Most native Node APIs use callbacks. If you want to use Promises to work with these APIs instead, it's easy.

Native Node APIs

In Node, most of the async APIs in the core APIs use callbacks to notify of task completion and resume a code path. This works just fine. The pattern is solid. If you like callbacks, keep using them. That original callback method of an async file read might look like this:

const fs = require('fs')

fs.readFile('myFile.txt', 'utf8', (err, data) => {
  if (err) return console.error(err)
  
  // ... process data
})

This works great. It does require care to not recreate a biblical tower of doom with nested callbacks.

There is a new native kid in Node.js town that might help. Promises have been there for a long while, and constructing towers of terror is possible with these as well. But now async functions are available as of Node 7.x. async and await are keywords that you can use without a code compilation step. This syntax will help flatten out your code, and it's quite nice. That might be one reason to want to get back on the Promise train and use the built-in Node APIs as if they were Promise-based as well.

Converting Node Functions to Use Promises

But how do you make the conversion? There are a couple Promise libraries that provide a function that's generally called promisify. To use one, we'll install:

npm install promisify-node

This is a wrapper function. Whatever API that was callback-based can be wrapped using promisify to make it Promise-based. To wrap a whole Node API like the fs module, use it in place of the require call. The above code changes to look like:

const promisify = require('promisify-node')
const fs = promisify('fs')

async function processMyFile() {
  try {
    const data = await fs.readFile('myFile.txt', 'utf8')
    // ... process data
  } catch (err) {
    console.error(err)
  }
}

Note that the await keyword has to be used in the enclosing async function.
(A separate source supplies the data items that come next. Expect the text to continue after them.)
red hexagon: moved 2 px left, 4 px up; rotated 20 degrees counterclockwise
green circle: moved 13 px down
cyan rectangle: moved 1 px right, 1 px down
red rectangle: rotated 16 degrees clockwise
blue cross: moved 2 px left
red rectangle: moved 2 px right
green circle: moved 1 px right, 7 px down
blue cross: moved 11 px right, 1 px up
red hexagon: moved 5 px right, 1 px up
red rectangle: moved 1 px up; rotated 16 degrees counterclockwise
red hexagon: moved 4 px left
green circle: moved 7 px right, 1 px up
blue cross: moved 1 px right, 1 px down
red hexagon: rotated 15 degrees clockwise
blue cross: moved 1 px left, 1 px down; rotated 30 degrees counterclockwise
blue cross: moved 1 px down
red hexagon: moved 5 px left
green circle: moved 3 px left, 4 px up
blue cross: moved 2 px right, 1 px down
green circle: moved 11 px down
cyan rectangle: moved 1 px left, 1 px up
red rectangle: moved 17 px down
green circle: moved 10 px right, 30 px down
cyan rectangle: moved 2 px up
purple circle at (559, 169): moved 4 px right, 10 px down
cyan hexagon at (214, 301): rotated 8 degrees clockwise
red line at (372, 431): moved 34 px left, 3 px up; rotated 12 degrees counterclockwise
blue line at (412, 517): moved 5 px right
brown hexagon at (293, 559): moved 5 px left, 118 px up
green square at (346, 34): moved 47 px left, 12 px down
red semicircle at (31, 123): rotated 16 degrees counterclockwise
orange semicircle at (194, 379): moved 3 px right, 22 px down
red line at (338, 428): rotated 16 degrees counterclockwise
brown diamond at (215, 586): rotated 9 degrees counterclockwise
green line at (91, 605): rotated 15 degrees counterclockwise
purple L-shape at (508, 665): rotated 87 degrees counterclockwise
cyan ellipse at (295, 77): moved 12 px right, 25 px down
If you'd like to promisify a single function, that's possible as well:

const promisify = require('promisify-node')
const fs = require('fs')

const promiseBasedReadFileFunction = promisify(fs.readFile)
// then use async/await as above...

Pretty cool, huh? Although I was a little disconcerted when I saw some of the guts of how this is accomplished by this library. :)
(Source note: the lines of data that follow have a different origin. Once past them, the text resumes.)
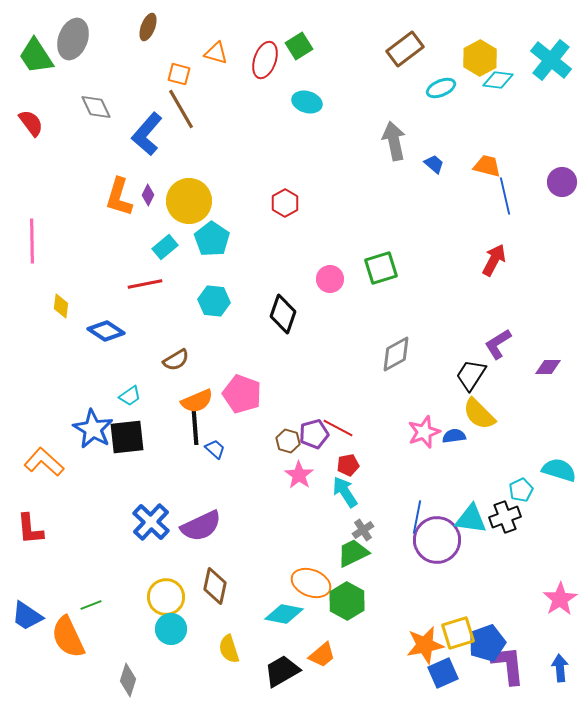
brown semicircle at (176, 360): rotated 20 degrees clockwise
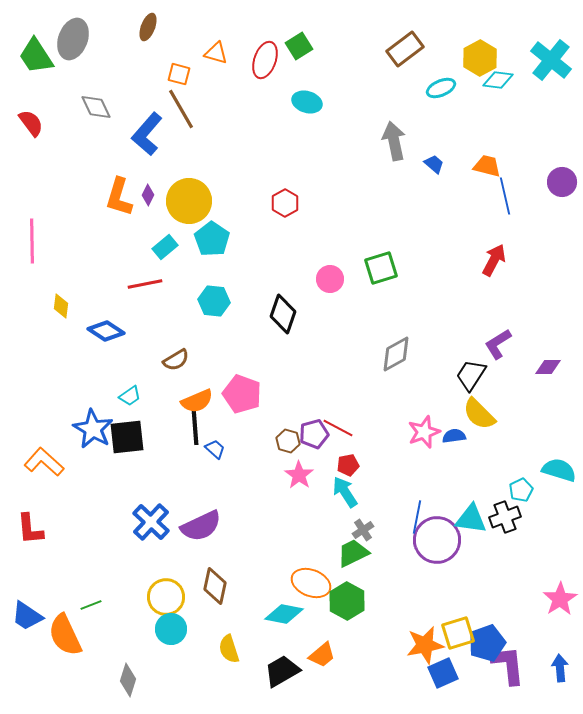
orange semicircle at (68, 637): moved 3 px left, 2 px up
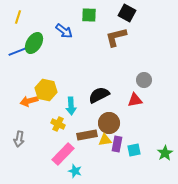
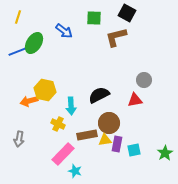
green square: moved 5 px right, 3 px down
yellow hexagon: moved 1 px left
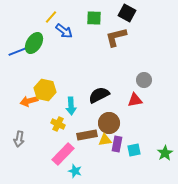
yellow line: moved 33 px right; rotated 24 degrees clockwise
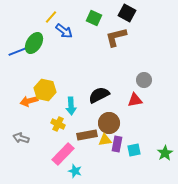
green square: rotated 21 degrees clockwise
gray arrow: moved 2 px right, 1 px up; rotated 98 degrees clockwise
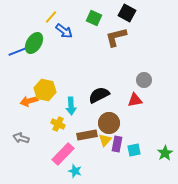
yellow triangle: rotated 40 degrees counterclockwise
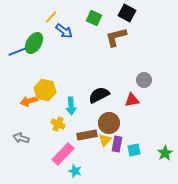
red triangle: moved 3 px left
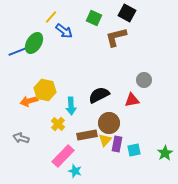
yellow cross: rotated 16 degrees clockwise
pink rectangle: moved 2 px down
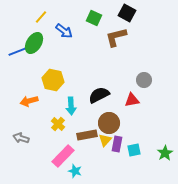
yellow line: moved 10 px left
yellow hexagon: moved 8 px right, 10 px up
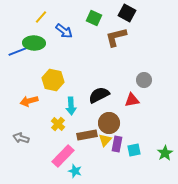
green ellipse: rotated 60 degrees clockwise
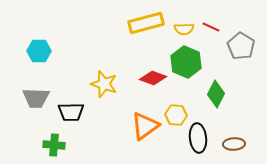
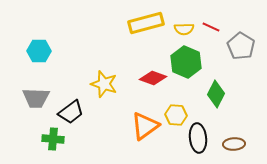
black trapezoid: rotated 36 degrees counterclockwise
green cross: moved 1 px left, 6 px up
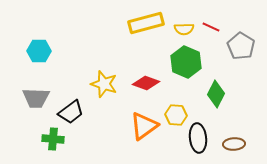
red diamond: moved 7 px left, 5 px down
orange triangle: moved 1 px left
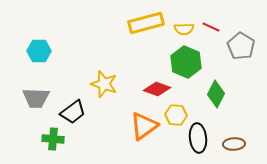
red diamond: moved 11 px right, 6 px down
black trapezoid: moved 2 px right
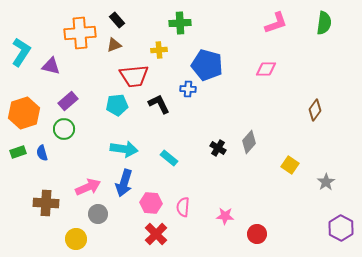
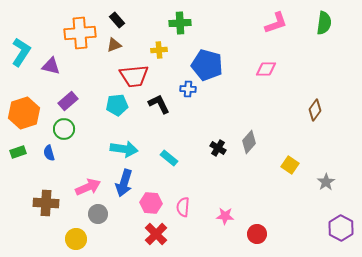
blue semicircle: moved 7 px right
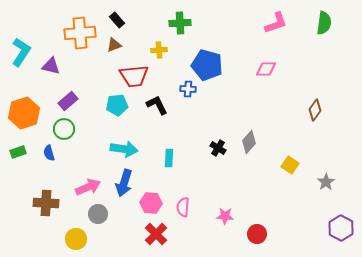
black L-shape: moved 2 px left, 1 px down
cyan rectangle: rotated 54 degrees clockwise
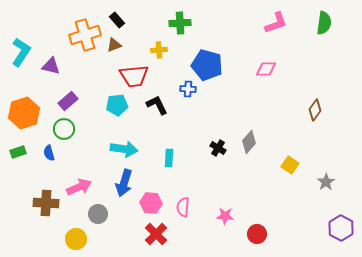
orange cross: moved 5 px right, 2 px down; rotated 12 degrees counterclockwise
pink arrow: moved 9 px left
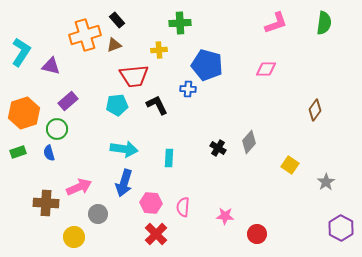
green circle: moved 7 px left
yellow circle: moved 2 px left, 2 px up
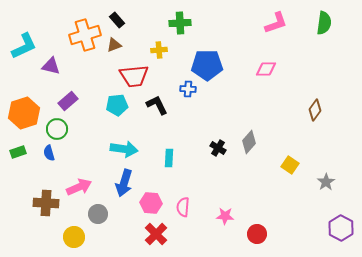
cyan L-shape: moved 3 px right, 6 px up; rotated 32 degrees clockwise
blue pentagon: rotated 16 degrees counterclockwise
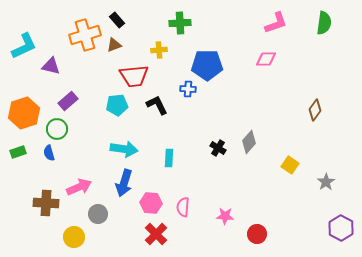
pink diamond: moved 10 px up
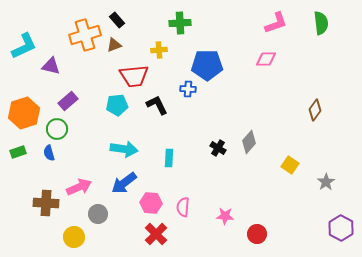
green semicircle: moved 3 px left; rotated 15 degrees counterclockwise
blue arrow: rotated 36 degrees clockwise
Built-in Support in v8.0.0

Now things are even better! If you're on a new enough version of Node, this is built in. As of node 8.0.0, the ability to promisify is a core API itself:

const { promisify } = require('util')
const fs = require('fs')

const promiseBasedReadFileFunction = promisify(fs.readFile)
// then use async/await as above...

Do you promisify your usage of core Node APIs? Why or why not?